*Text for analysis*:
Attaching material reward to desired results (read, pay for performance), despite the voluminous evidence that it does not work, is still commonly viewed as the most effective means of conditioning and controlling workers. It quite simply does not produce true meaning or provide intrinsic motivation to improve and create.
Our corporate and cultural systems are pervasive and powerful foes, and they can stifle our creative expression and shunt our natural artistic energy, but only if we insist on letting them always bat last. If we are not firm in our vigil – consciously and courageously so – we become easily manipulated like rats after cheese in a maze.
The good news, paradoxically, is that if we can effectively acknowledge and embrace all of these powerful obstacles and restraining forces and figure out how use them to our advantage while remaining true to ourselves, we may have found the very creative tension we need to fuel our artistry.
Banishing the VOJ
Here’s a 1-week Voice of Judgment journaling exercise I gave my second-year MBAs when I taught an experimental course called Creativity & Innovation in Organizations at Pepperdine a few years ago:
- Every day this week, jot down every negative comment, emotion, behavior, criticism, or thought that you encounter during the day. This means your own comments, emotion, behaviors, or thoughts AS WELL AS those of others.
- Tally them at the end of every day. Put a star by those with most impact on you and your creativity.
- Jot down your reflections and reactions to those encounters each day, using the following questions as a guide:
- When do I notice the voice of judgment most? Is it more active in my personal or professional (school) life?
- About how many times a day do I judge myself for something? How many times do I find myself judging others? About how many times a day do I allow others to judge me?
- What did the voice of judgment prevent me from doing today? In the past? How is it impacting my future?
- When I’m in a group, how much time can elapse before the voice of judgment appears? When I hear it, how do I handle it?
- When and where is the voice of judgment most absent?
The thought is simply this: learn to recognize the voice of judgment. Only then can you hope to destroy it.

*Exercise description*:
Answer these questions about the text on the voice of judgment:
(a) At which school was the Creativity & Innovation in Organizations course taught?
(b) How long does the journaling exercise last?
(c) Which entries get a star at the end of each day?

*Given entries*:
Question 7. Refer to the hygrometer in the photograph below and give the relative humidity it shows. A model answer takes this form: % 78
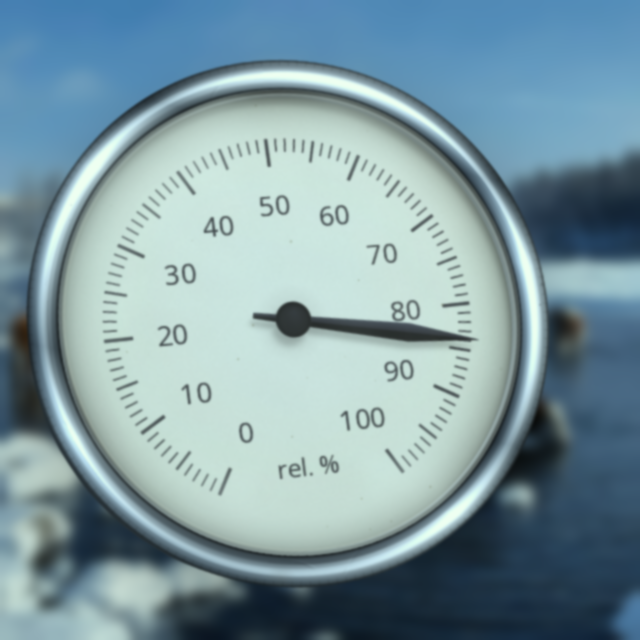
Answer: % 84
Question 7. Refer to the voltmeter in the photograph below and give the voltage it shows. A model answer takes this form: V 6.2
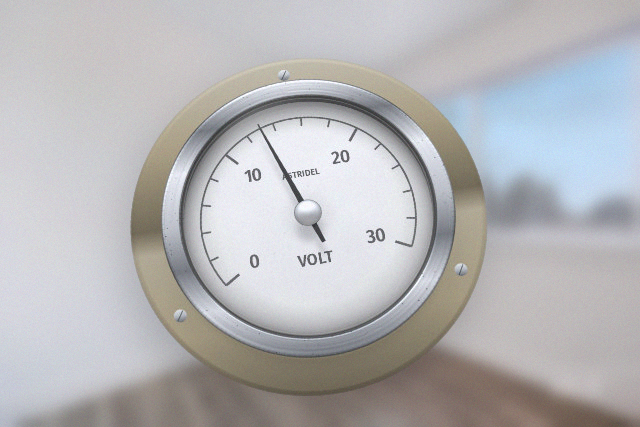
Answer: V 13
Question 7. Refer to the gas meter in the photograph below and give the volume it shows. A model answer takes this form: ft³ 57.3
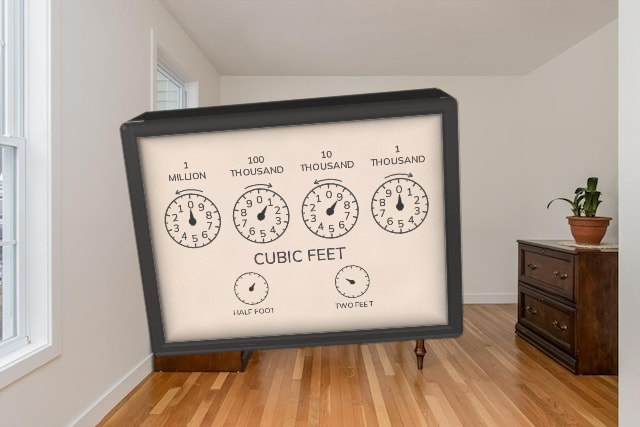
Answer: ft³ 9000
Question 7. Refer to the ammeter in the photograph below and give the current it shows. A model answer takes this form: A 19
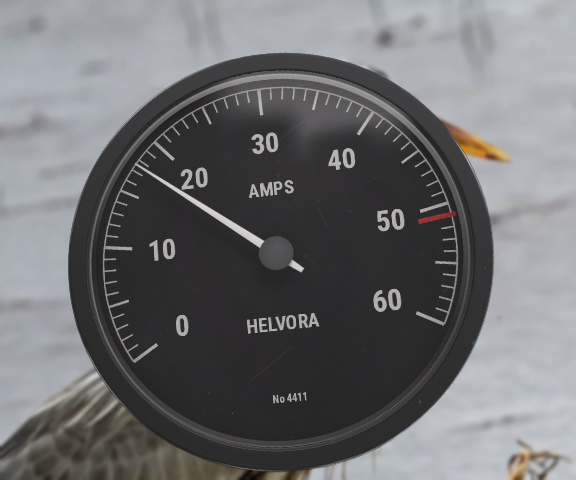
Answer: A 17.5
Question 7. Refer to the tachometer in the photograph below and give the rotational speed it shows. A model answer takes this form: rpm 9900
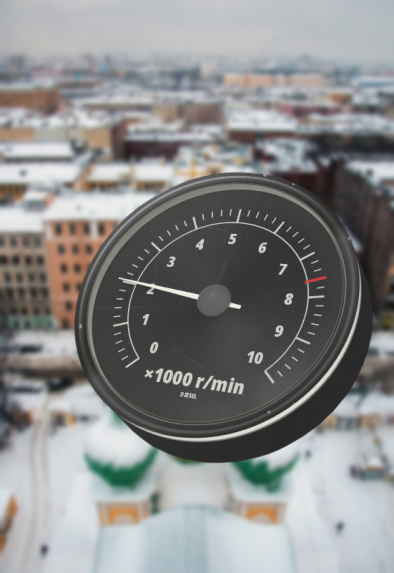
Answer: rpm 2000
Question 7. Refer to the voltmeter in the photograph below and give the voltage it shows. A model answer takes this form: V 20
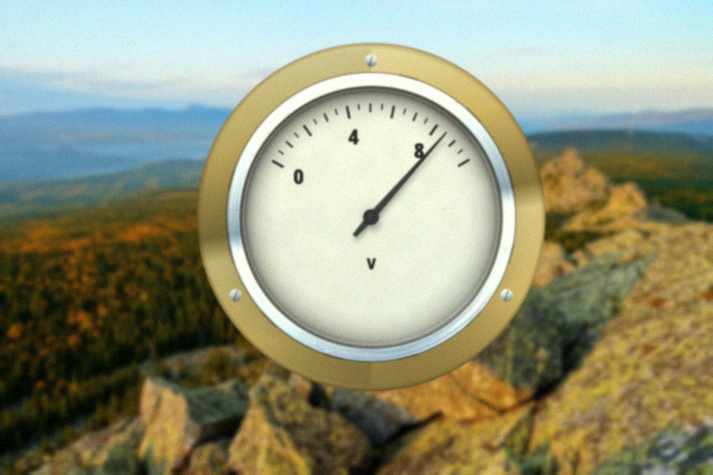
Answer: V 8.5
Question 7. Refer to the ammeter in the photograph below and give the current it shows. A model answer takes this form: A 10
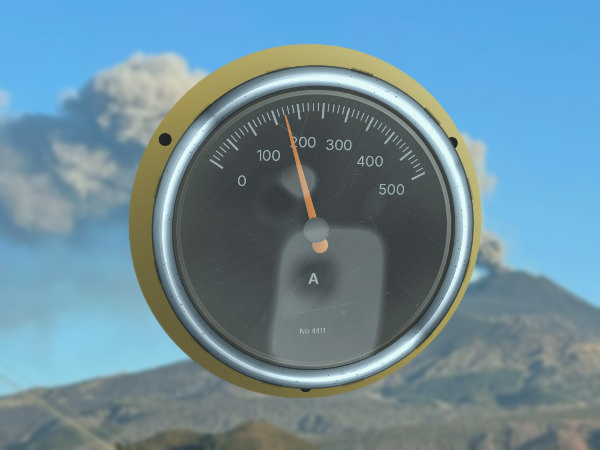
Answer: A 170
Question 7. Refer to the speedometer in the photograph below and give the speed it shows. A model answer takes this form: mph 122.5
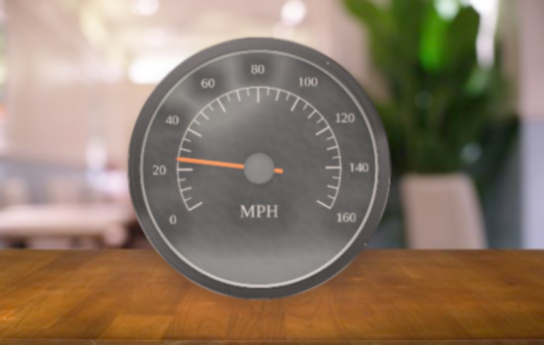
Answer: mph 25
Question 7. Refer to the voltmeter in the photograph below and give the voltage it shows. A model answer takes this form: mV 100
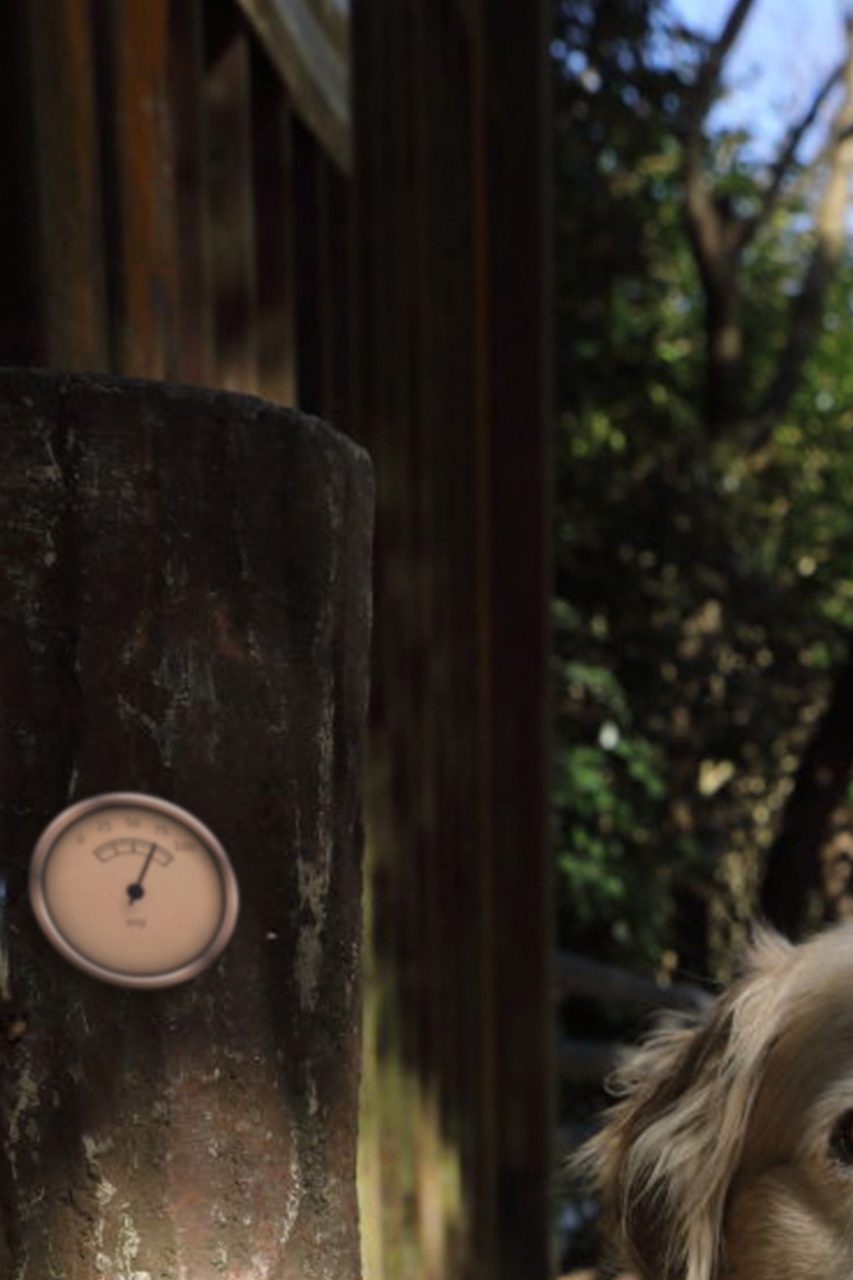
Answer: mV 75
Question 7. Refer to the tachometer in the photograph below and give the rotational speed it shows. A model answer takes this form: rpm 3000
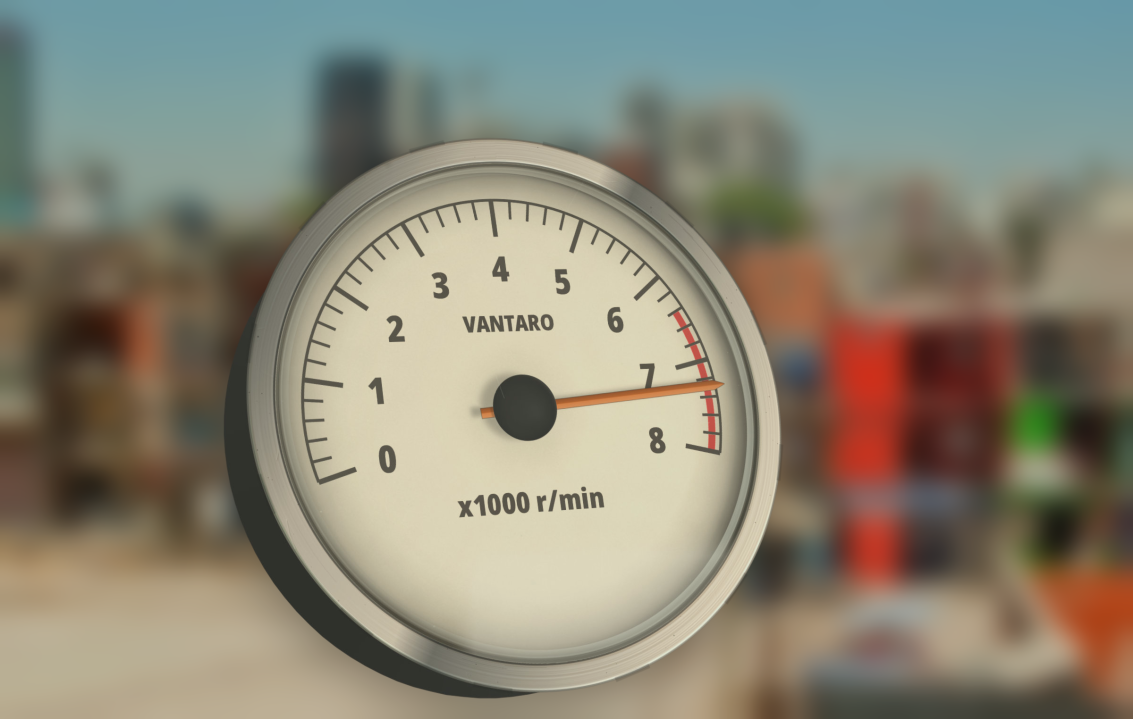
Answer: rpm 7300
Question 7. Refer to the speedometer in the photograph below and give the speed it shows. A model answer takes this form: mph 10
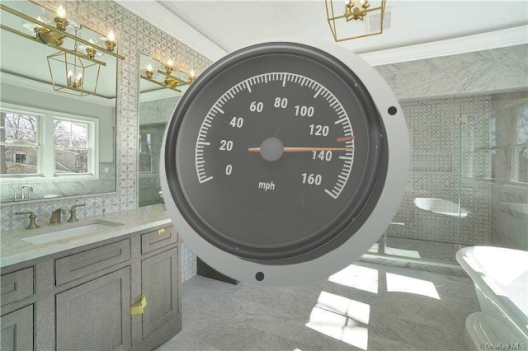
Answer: mph 136
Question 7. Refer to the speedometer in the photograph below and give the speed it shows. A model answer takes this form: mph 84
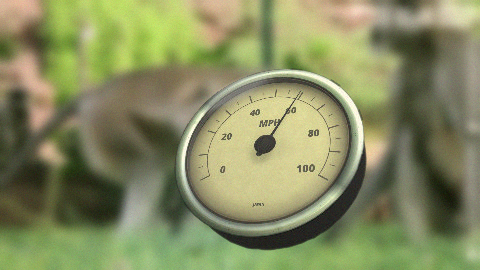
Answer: mph 60
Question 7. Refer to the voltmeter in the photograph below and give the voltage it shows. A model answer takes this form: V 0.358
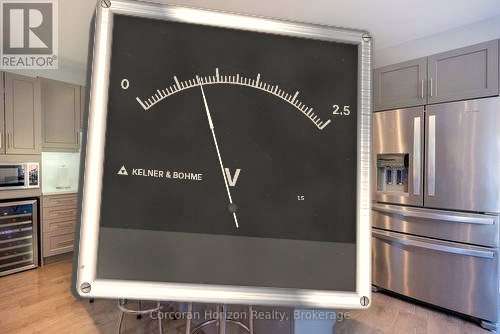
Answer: V 0.75
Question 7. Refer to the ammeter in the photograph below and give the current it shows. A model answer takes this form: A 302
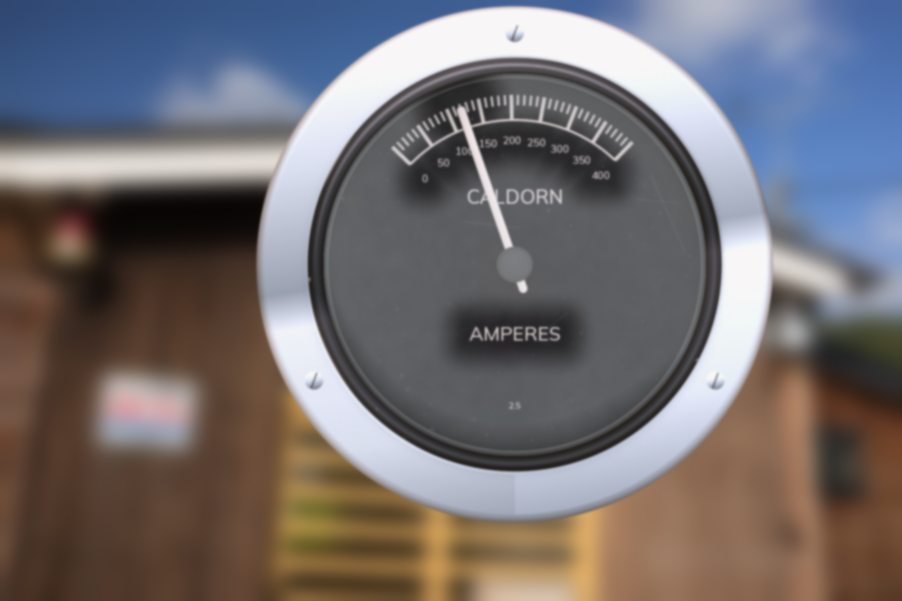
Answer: A 120
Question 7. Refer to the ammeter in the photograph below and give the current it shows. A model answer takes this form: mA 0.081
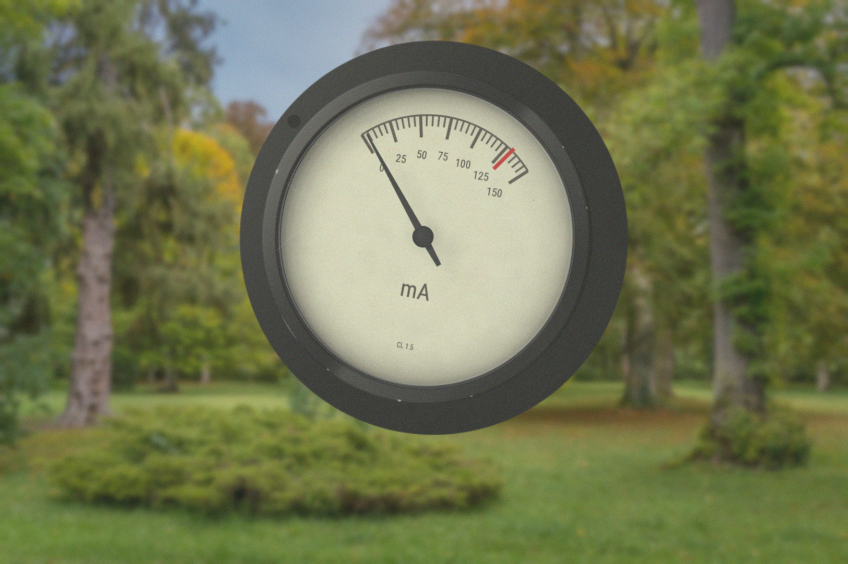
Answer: mA 5
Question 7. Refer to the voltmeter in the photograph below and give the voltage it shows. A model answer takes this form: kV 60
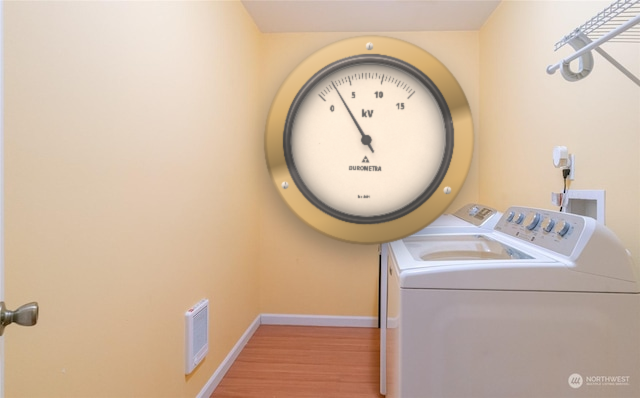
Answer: kV 2.5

*Response to this task*:
(a) Pepperdine
(b) One week
(c) The ones with the most impact on you and your creativity